Directive »
For every line below, output the text exactly and leave out images.
==== Data to use
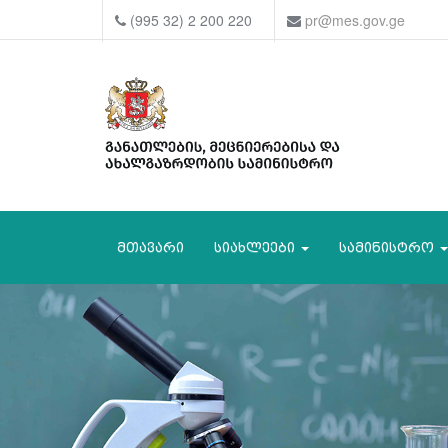
(995 32) 2 200 220
pr@mes.gov.ge
მთავარი
სიახლეები
სამინისტრო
========
Solution to the exercise »
(995 32) 2 200 220
pr@mes.gov.ge
მთავარი
სიახლეები
სამინისტრო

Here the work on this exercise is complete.